◆ **EXERCISE**
Copy every line of the listing below, character for character, in the same order and without changing anything.

◆ **TASK DATA**

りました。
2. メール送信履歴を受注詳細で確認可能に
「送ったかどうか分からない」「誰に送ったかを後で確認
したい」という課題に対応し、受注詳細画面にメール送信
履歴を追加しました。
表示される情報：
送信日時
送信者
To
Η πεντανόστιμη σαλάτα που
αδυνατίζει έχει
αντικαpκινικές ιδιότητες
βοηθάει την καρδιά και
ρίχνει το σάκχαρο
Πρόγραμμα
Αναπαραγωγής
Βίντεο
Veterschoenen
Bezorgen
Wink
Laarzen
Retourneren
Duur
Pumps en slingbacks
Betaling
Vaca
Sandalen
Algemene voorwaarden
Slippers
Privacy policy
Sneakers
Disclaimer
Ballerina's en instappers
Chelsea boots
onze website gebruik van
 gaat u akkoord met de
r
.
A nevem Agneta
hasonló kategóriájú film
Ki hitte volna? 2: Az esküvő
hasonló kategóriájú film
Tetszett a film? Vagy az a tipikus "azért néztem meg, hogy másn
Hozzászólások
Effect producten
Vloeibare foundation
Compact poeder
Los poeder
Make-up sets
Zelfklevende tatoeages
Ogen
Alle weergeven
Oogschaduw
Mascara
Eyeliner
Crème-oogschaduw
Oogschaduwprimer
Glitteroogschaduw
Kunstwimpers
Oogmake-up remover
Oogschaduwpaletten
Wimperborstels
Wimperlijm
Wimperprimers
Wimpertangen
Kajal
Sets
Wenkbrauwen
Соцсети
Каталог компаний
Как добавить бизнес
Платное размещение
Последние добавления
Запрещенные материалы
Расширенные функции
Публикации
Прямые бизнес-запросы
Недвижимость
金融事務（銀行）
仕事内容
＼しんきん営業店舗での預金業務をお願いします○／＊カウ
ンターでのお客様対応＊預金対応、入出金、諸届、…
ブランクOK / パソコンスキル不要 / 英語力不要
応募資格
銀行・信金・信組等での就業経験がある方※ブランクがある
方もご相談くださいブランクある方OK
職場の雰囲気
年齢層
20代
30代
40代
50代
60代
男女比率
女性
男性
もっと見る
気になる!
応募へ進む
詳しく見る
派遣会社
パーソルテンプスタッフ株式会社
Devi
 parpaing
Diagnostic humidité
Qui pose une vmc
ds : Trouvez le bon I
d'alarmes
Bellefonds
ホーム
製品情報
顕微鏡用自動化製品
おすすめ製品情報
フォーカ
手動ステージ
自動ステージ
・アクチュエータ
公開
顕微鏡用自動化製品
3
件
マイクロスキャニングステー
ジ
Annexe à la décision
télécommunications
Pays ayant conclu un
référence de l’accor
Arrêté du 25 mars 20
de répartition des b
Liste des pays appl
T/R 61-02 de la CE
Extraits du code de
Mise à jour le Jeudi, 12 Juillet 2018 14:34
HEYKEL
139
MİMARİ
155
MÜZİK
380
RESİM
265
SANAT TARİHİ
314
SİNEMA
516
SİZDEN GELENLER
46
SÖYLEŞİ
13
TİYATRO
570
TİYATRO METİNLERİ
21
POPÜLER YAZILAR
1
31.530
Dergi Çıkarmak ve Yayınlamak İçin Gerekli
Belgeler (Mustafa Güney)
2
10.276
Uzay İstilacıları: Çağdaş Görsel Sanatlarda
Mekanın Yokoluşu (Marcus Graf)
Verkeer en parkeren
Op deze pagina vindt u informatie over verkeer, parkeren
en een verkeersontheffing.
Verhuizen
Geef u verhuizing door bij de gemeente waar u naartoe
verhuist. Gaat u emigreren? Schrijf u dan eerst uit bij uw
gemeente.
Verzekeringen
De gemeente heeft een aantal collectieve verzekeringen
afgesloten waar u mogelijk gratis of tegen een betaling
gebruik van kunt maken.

◆ **YOUR RESPONSE**
りました。
2. メール送信履歴を受注詳細で確認可能に
「送ったかどうか分からない」「誰に送ったかを後で確認
したい」という課題に対応し、受注詳細画面にメール送信
履歴を追加しました。
表示される情報：
送信日時
送信者
To
Η πεντανόστιμη σαλάτα που
αδυνατίζει έχει
αντικαpκινικές ιδιότητες
βοηθάει την καρδιά και
ρίχνει το σάκχαρο
Πρόγραμμα
Αναπαραγωγής
Βίντεο
Veterschoenen
Bezorgen
Wink
Laarzen
Retourneren
Duur
Pumps en slingbacks
Betaling
Vaca
Sandalen
Algemene voorwaarden
Slippers
Privacy policy
Sneakers
Disclaimer
Ballerina's en instappers
Chelsea boots
onze website gebruik van
 gaat u akkoord met de
r
.
A nevem Agneta
hasonló kategóriájú film
Ki hitte volna? 2: Az esküvő
hasonló kategóriájú film
Tetszett a film? Vagy az a tipikus "azért néztem meg, hogy másn
Hozzászólások
Effect producten
Vloeibare foundation
Compact poeder
Los poeder
Make-up sets
Zelfklevende tatoeages
Ogen
Alle weergeven
Oogschaduw
Mascara
Eyeliner
Crème-oogschaduw
Oogschaduwprimer
Glitteroogschaduw
Kunstwimpers
Oogmake-up remover
Oogschaduwpaletten
Wimperborstels
Wimperlijm
Wimperprimers
Wimpertangen
Kajal
Sets
Wenkbrauwen
Соцсети
Каталог компаний
Как добавить бизнес
Платное размещение
Последние добавления
Запрещенные материалы
Расширенные функции
Публикации
Прямые бизнес-запросы
Недвижимость
金融事務（銀行）
仕事内容
＼しんきん営業店舗での預金業務をお願いします○／＊カウ
ンターでのお客様対応＊預金対応、入出金、諸届、…
ブランクOK / パソコンスキル不要 / 英語力不要
応募資格
銀行・信金・信組等での就業経験がある方※ブランクがある
方もご相談くださいブランクある方OK
職場の雰囲気
年齢層
20代
30代
40代
50代
60代
男女比率
女性
男性
もっと見る
気になる!
応募へ進む
詳しく見る
派遣会社
パーソルテンプスタッフ株式会社
Devi
 parpaing
Diagnostic humidité
Qui pose une vmc
ds : Trouvez le bon I
d'alarmes
Bellefonds
ホーム
製品情報
顕微鏡用自動化製品
おすすめ製品情報
フォーカ
手動ステージ
自動ステージ
・アクチュエータ
公開
顕微鏡用自動化製品
3
件
マイクロスキャニングステー
ジ
Annexe à la décision
télécommunications
Pays ayant conclu un
référence de l’accor
Arrêté du 25 mars 20
de répartition des b
Liste des pays appl
T/R 61-02 de la CE
Extraits du code de
Mise à jour le Jeudi, 12 Juillet 2018 14:34
HEYKEL
139
MİMARİ
155
MÜZİK
380
RESİM
265
SANAT TARİHİ
314
SİNEMA
516
SİZDEN GELENLER
46
SÖYLEŞİ
13
TİYATRO
570
TİYATRO METİNLERİ
21
POPÜLER YAZILAR
1
31.530
Dergi Çıkarmak ve Yayınlamak İçin Gerekli
Belgeler (Mustafa Güney)
2
10.276
Uzay İstilacıları: Çağdaş Görsel Sanatlarda
Mekanın Yokoluşu (Marcus Graf)
Verkeer en parkeren
Op deze pagina vindt u informatie over verkeer, parkeren
en een verkeersontheffing.
Verhuizen
Geef u verhuizing door bij de gemeente waar u naartoe
verhuist. Gaat u emigreren? Schrijf u dan eerst uit bij uw
gemeente.
Verzekeringen
De gemeente heeft een aantal collectieve verzekeringen
afgesloten waar u mogelijk gratis of tegen een betaling
gebruik van kunt maken.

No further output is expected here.